(Given entries):
------

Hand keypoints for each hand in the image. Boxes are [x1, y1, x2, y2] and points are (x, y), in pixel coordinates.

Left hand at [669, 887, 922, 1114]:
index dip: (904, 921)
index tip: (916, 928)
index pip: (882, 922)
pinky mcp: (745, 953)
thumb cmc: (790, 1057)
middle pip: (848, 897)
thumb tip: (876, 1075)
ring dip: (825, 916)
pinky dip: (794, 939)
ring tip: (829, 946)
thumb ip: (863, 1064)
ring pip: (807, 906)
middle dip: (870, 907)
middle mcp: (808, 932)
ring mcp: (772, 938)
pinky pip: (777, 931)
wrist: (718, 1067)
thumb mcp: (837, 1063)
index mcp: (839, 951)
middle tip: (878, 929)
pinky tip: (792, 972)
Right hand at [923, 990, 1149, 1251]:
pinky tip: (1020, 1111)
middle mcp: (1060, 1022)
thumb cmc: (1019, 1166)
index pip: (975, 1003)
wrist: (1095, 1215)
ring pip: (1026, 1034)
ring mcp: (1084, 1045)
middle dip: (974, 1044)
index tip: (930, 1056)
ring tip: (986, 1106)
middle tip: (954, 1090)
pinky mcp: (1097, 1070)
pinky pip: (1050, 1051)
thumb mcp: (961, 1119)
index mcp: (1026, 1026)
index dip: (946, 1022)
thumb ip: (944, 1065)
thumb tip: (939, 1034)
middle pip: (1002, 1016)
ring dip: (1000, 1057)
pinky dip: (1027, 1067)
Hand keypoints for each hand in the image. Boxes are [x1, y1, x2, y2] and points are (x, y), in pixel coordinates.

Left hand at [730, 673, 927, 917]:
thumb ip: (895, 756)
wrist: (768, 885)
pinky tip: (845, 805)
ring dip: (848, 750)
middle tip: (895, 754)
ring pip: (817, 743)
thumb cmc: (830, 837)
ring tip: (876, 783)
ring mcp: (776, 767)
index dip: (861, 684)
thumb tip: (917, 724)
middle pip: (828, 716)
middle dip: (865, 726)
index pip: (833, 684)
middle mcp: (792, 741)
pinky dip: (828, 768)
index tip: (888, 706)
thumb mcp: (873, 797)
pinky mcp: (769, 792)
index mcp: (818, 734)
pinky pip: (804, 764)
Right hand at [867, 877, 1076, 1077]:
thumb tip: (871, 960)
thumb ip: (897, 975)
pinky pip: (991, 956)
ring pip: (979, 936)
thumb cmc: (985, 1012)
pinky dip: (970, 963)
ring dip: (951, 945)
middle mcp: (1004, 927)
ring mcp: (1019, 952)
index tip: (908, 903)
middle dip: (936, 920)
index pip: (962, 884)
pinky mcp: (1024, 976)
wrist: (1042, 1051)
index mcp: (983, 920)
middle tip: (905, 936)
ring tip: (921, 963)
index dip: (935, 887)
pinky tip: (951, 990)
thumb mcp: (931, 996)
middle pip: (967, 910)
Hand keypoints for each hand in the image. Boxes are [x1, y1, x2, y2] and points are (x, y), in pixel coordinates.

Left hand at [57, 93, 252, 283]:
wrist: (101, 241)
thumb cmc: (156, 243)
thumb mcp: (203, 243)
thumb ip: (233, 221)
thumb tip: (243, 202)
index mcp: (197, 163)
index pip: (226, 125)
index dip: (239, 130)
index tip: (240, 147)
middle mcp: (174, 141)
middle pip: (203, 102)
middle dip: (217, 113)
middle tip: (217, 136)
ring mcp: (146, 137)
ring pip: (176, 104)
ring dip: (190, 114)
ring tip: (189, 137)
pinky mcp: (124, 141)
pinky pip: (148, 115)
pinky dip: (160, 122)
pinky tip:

------

(Your objective):
Give every line above again, word for word.

(Response to the task):
Hand keypoints for each hand in the image. Boxes are [x1, y1, x2, y2] and points are (x, y), in pixel coordinates.

Left hand at [669, 887, 922, 1114]:
index dip: (904, 921)
index tip: (916, 928)
index pip: (882, 922)
pinky mcp: (745, 953)
thumb cmc: (790, 1057)
middle pip: (848, 897)
thumb tip: (876, 1075)
ring dip: (825, 916)
pinky dip: (794, 939)
ring tip: (829, 946)
thumb ip: (863, 1064)
ring pip: (807, 906)
middle dip: (870, 907)
middle mcp: (808, 932)
ring mcp: (772, 938)
pinky pip: (777, 931)
wrist: (718, 1067)
thumb mcp: (837, 1063)
index mcp: (839, 951)
middle tip: (878, 929)
pinky tip: (792, 972)
Right hand at [923, 990, 1149, 1251]:
pinky tip: (1020, 1111)
middle mcp: (1060, 1022)
thumb cmc: (1019, 1166)
index pip: (975, 1003)
wrist: (1095, 1215)
ring pip: (1026, 1034)
ring mcp: (1084, 1045)
middle dip: (974, 1044)
index tip: (930, 1056)
ring tip: (986, 1106)
middle tip: (954, 1090)
pinky mcp: (1097, 1070)
pinky pip: (1050, 1051)
thumb mcp: (961, 1119)
index mcp: (1026, 1026)
index dip: (946, 1022)
thumb ip: (944, 1065)
thumb tip: (939, 1034)
middle pip: (1002, 1016)
ring dip: (1000, 1057)
pinky dip: (1027, 1067)
Hand keypoints for each hand in the image. Boxes are [x1, y1, x2, y2] and points are (x, y), in pixel coordinates.

Left hand at [730, 673, 927, 917]:
thumb ip: (895, 756)
wrist: (768, 885)
pinky tip: (845, 805)
ring dip: (848, 750)
middle tip: (895, 754)
ring pip: (817, 743)
thumb cmc: (830, 837)
ring tip: (876, 783)
ring mcp: (776, 767)
index dip: (861, 684)
thumb tip: (917, 724)
middle pip: (828, 716)
middle dip: (865, 726)
index pip: (833, 684)
middle mcp: (792, 741)
pinky dip: (828, 768)
index tip: (888, 706)
thumb mcp: (873, 797)
pinky mcp: (769, 792)
index mcp: (818, 734)
pinky pip: (804, 764)
Right hand at [867, 877, 1076, 1077]:
thumb tip: (871, 960)
thumb ip: (897, 975)
pinky pip: (991, 956)
ring pip: (979, 936)
thumb cmc: (985, 1012)
pinky dip: (970, 963)
ring dip: (951, 945)
middle mcp: (1004, 927)
ring mcp: (1019, 952)
index tip: (908, 903)
middle dip: (936, 920)
index pip: (962, 884)
pinky mcp: (1024, 976)
wrist: (1042, 1051)
index mcp: (983, 920)
middle tip: (905, 936)
ring tip: (921, 963)
index dip: (935, 887)
pinky tip: (951, 990)
thumb mcp: (931, 996)
middle pip: (967, 910)
Hand keypoints for each hand in the image. Boxes are [x1, y1, x2, y2] and points are (x, y), in pixel coordinates.

Left hand at [57, 93, 252, 283]:
wrist: (101, 241)
thumb cmc: (156, 243)
thumb mcp: (203, 243)
thumb ip: (233, 221)
thumb tip: (243, 202)
index mcp: (197, 163)
index pip: (226, 125)
index dip: (239, 130)
index tip: (240, 147)
middle mcp: (174, 141)
middle pip: (203, 102)
middle dip: (217, 113)
middle tip: (217, 136)
ring mcp: (146, 137)
ring pip: (176, 104)
ring dip: (190, 114)
ring tip: (189, 137)
pinky mcp: (124, 141)
pinky pip: (148, 115)
pinky dip: (160, 122)
pinky tip:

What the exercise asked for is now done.